-------- Recorded data --------

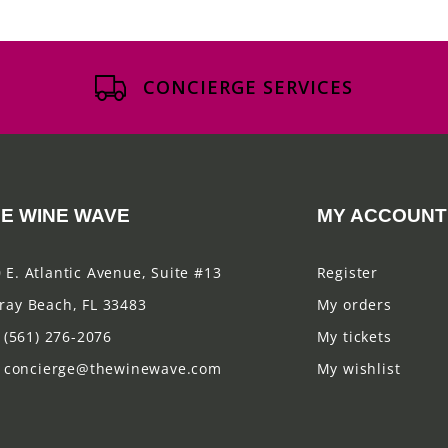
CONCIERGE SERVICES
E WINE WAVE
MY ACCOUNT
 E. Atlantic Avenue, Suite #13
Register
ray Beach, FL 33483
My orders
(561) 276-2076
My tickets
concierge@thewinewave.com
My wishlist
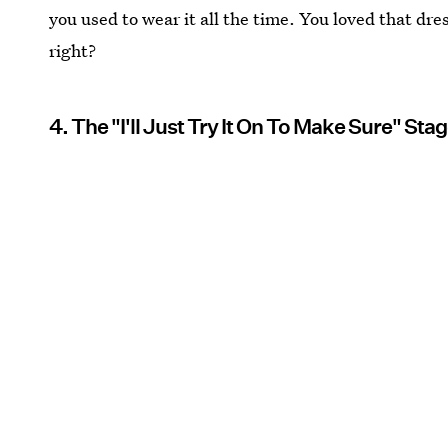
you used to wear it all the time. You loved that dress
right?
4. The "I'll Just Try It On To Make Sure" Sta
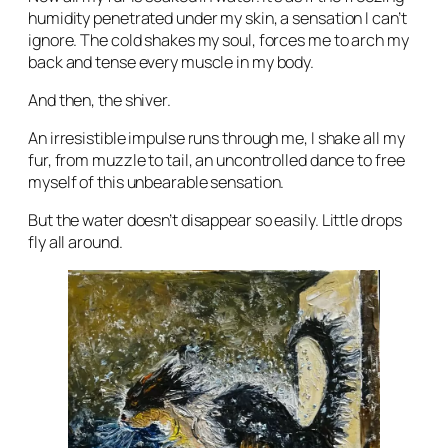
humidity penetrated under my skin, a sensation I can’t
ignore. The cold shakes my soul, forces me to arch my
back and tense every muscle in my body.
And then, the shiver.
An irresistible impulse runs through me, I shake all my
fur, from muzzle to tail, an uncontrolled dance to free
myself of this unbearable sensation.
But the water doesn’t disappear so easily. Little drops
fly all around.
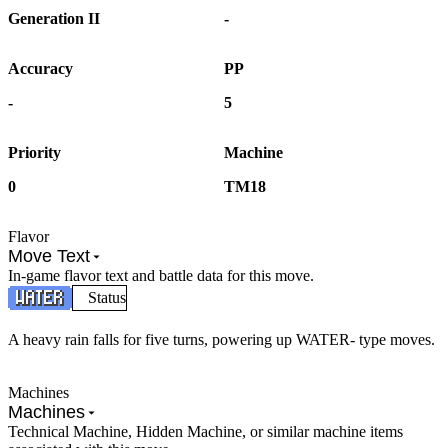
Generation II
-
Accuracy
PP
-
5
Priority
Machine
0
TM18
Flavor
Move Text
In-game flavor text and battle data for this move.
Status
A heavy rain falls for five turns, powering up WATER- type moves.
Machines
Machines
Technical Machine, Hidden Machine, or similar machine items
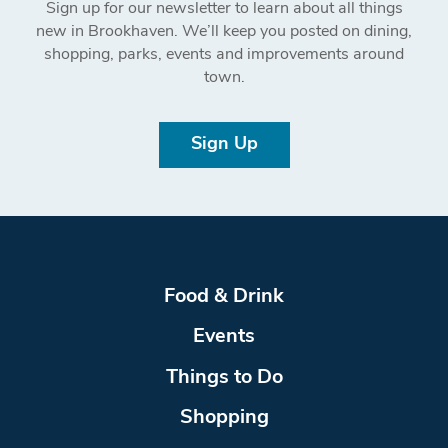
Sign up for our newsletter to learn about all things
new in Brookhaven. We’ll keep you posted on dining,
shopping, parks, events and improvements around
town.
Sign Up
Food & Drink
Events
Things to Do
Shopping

--------
-------- Recorded data --------

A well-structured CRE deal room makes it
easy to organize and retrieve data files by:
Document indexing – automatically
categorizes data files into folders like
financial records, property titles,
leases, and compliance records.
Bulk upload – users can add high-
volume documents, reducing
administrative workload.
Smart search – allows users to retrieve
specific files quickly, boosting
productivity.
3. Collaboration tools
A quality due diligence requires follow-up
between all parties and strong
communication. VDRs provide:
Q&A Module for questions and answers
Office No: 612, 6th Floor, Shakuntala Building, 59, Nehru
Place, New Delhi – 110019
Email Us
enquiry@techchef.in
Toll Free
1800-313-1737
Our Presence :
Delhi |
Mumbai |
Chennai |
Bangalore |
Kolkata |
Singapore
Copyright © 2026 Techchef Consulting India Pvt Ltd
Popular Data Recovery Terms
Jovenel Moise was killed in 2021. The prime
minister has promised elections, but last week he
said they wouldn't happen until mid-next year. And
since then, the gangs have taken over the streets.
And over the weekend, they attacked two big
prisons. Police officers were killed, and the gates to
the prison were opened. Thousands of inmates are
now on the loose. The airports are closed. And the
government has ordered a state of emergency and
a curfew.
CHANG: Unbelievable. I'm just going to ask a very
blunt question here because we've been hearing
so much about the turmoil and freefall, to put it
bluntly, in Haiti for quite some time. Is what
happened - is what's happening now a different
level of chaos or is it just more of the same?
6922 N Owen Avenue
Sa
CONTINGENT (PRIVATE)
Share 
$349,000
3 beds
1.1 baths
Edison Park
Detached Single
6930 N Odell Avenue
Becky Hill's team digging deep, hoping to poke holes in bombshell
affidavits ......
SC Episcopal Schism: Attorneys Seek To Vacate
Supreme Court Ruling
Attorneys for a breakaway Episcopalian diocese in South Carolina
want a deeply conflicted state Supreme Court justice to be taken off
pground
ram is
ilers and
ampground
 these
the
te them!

--------
-------- Recorded data --------

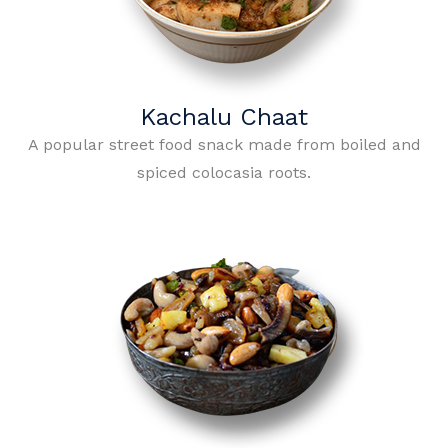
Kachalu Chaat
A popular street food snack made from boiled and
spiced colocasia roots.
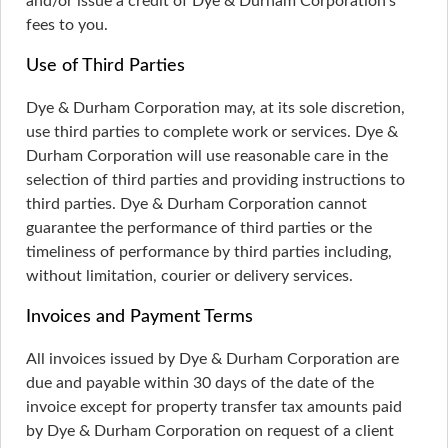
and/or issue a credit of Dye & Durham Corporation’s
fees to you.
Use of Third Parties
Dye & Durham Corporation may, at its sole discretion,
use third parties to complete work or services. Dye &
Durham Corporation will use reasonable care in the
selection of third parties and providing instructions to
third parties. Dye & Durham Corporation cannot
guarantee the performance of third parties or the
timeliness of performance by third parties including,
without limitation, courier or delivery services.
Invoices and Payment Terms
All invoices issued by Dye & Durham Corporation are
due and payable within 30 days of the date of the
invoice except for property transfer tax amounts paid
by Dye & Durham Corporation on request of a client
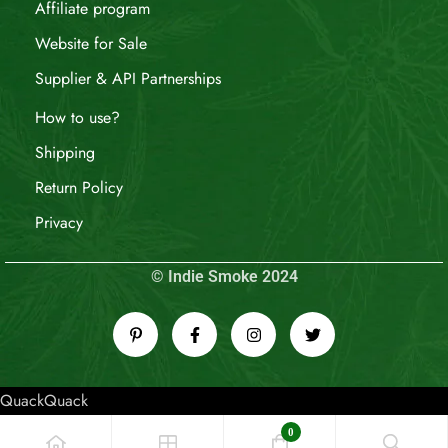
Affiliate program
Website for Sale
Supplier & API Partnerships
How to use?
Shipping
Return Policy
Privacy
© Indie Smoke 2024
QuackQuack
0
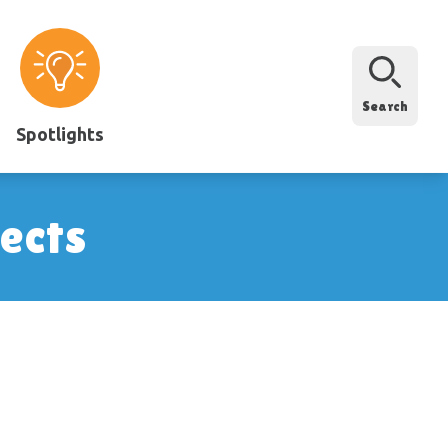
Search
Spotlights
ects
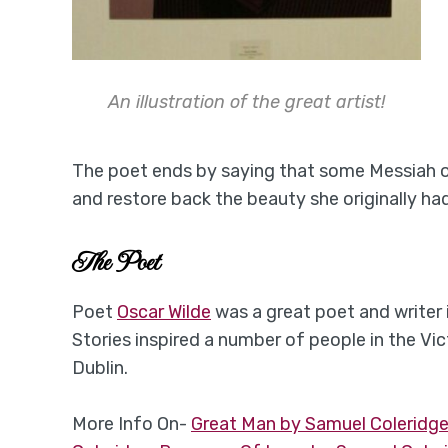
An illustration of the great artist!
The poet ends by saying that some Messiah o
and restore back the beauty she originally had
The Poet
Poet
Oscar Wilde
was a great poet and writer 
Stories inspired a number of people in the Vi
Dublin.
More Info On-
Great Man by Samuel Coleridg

--------

Duplicate the lines of the material above, starting at the line that contains "CONCIERGE SERVICES" and ending at the line that contains "My wishlist".

CONCIERGE SERVICES
E WINE WAVE
MY ACCOUNT
 E. Atlantic Avenue, Suite #13
Register
ray Beach, FL 33483
My orders
(561) 276-2076
My tickets
concierge@thewinewave.com
My wishlist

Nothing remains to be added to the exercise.